Rizzi chiarisce: «Nel caso di un’organizzazione estesa che opera in settori non considerati dalla direttiva, ma in cui la capogruppo eroga servizi infragruppo — direttamente o tramite una società veicolo — questo determina l’attrazione nell’ambito di applicazione».
La classificazione come “essenziale” comporta obblighi più stringenti:
- applicazione del Regolamento di esecuzione 2690/2024
- notifiche di incidente entro 72 ore
- ispezioni periodiche ex ante
- reporting rafforzato
Per molte aziende, scoprire di rientrare nella normativa per via dei servizi ICT e non del settore rappresenta un cambio di prospettiva significativo.
L’orientamento europeo: non è un’anomalia italiana
Una domanda frequente posta ad ACN è se questa interpretazione sia un’anomalia nazionale.

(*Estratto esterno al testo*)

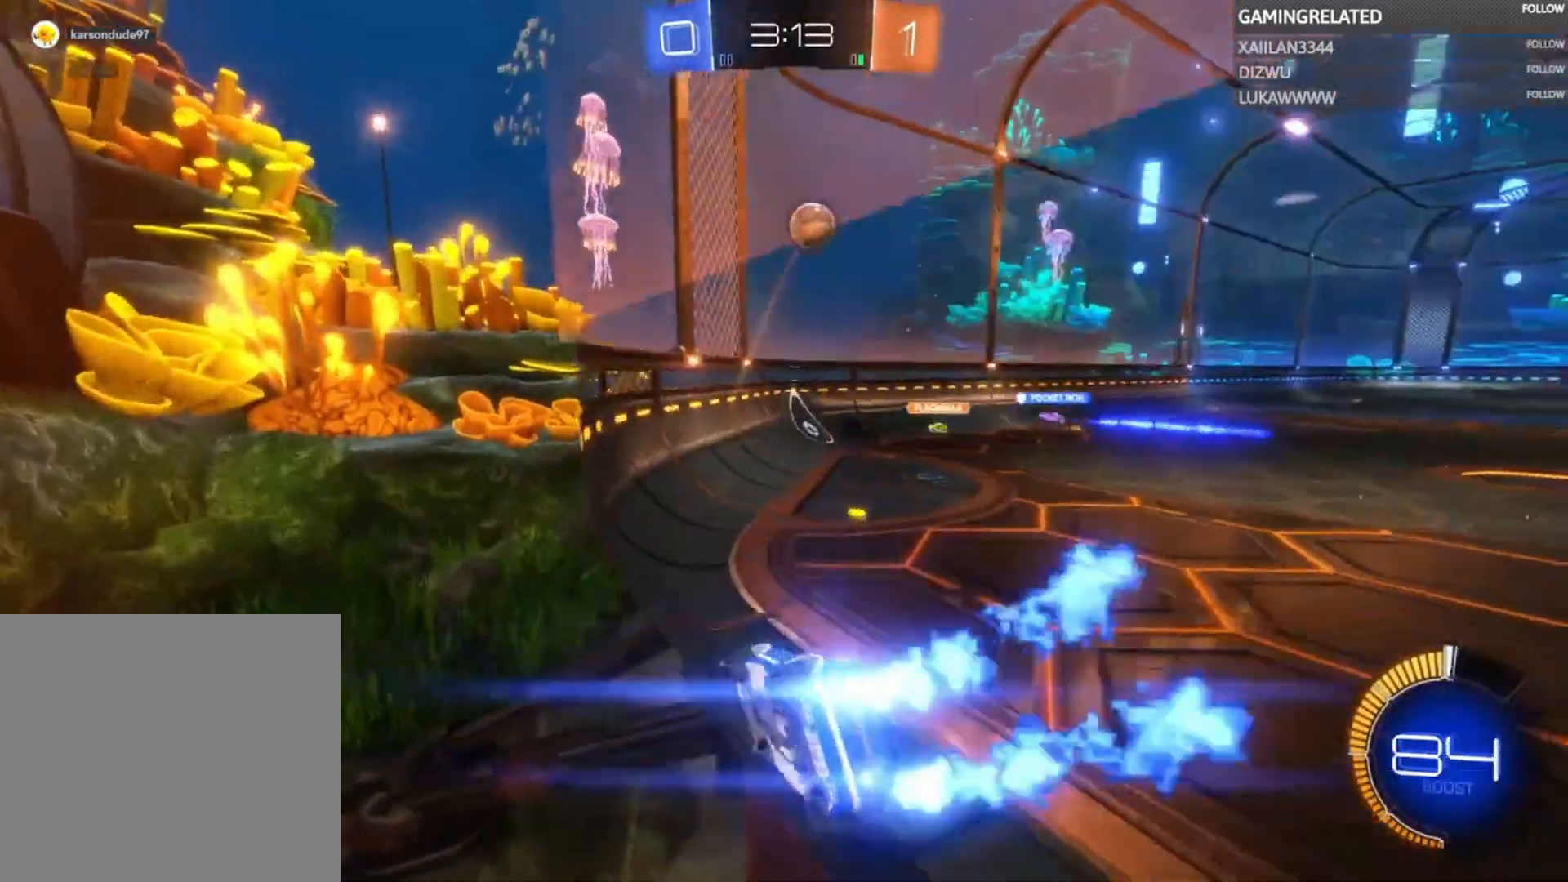
{"buttons": ["R2"], "left_stick": "right", "right_stick": "center", "events": [[67, "B", "up"], [133, "left_stick", "right"]]}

Rizzi risponde chiarendo che non è così: «Quando è emersa la problematica, l’Italia — che ha recepito per prima, insieme al Belgio, la NIS2 — si è attivata per interagire con la Commissione e rappresentare il proprio orientamento».
Da Bruxelles è arrivata conferma della coerenza interpretativa, e il Belgio ha fornito chiarimenti «nella stessa direzione».
Si tratta quindi di un orientamento europeo, non di una peculiarità italiana.
Cosa fare se ci si riconosce in questa descrizione
Se un’azienda si rende conto di aver erogato servizi ICT infragruppo ma non si è registrata, la domanda naturale è se questo possa comportare sanzioni.
Rizzi incoraggia ad agire tempestivamente: «Meglio prima che mai, e soprattutto prima di quando potremmo scoprirlo noi; è un po’ il principio — usato impropriamente — del cosiddetto ravvedimento operoso».
L’autosegnalazione all’apertura della finestra di gennaio 2026 è quindi preferibile rispetto all’attesa di un controllo.
L’errore iniziale è comprensibile: «Potrei essere stato ingannato dal fatto che la mia attività si svolge in un altro settore, e quindi inizialmente non ci ho fatto caso», dice Rizzi.
Ciò che ACN non accetta è l’omissione consapevole dopo aver compreso l’obbligo.
L’importanza dell’autodichiarazione corretta
Le aziende che sospettano di rientrare nella definizione di fornitori ICT infragruppo dovrebbero predisporre una valutazione documentata dei servizi erogati. Questa attività permette di:
- chiarire internamente i processi e le responsabilità
- presentare una autodichiarazione accurata
- dimostrare due diligence in caso di ispezioni
- ridurre possibili contestazioni future
È un passaggio non solo normativo, ma di trasparenza e governance.